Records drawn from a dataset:

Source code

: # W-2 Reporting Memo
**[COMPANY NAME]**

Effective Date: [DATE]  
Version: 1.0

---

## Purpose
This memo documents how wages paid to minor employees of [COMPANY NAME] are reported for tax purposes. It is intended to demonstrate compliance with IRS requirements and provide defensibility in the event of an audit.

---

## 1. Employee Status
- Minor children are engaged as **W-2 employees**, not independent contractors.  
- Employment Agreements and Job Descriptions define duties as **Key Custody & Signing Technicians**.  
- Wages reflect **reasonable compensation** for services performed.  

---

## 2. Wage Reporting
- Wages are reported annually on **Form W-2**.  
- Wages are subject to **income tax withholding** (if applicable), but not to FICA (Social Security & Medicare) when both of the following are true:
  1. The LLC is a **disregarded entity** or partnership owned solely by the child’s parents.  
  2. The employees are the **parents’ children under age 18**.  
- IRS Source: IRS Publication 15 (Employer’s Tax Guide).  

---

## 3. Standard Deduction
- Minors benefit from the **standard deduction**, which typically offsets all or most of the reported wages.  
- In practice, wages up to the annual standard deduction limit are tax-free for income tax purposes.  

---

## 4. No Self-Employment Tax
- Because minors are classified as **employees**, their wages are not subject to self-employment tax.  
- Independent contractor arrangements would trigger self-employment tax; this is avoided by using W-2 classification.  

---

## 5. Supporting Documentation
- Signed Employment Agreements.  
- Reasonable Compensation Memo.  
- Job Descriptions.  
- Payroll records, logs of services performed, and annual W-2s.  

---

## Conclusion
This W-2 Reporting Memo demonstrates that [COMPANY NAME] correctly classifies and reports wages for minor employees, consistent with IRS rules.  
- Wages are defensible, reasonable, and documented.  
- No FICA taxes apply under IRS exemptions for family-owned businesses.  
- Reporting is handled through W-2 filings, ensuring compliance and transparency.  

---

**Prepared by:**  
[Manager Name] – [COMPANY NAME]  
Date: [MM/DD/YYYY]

**EXERCISE GOAL**:
Please give back only the lines between the first line of the entries and the line with "- Wages are reported", both ends included, word for word.

**SOLVED EXERCISE**:
Source code

: # W-2 Reporting Memo
**[COMPANY NAME]**

Effective Date: [DATE]  
Version: 1.0

---

## Purpose
This memo documents how wages paid to minor employees of [COMPANY NAME] are reported for tax purposes. It is intended to demonstrate compliance with IRS requirements and provide defensibility in the event of an audit.

---

## 1. Employee Status
- Minor children are engaged as **W-2 employees**, not independent contractors.  
- Employment Agreements and Job Descriptions define duties as **Key Custody & Signing Technicians**.  
- Wages reflect **reasonable compensation** for services performed.  

---

## 2. Wage Reporting
- Wages are reported annually on **Form W-2**.  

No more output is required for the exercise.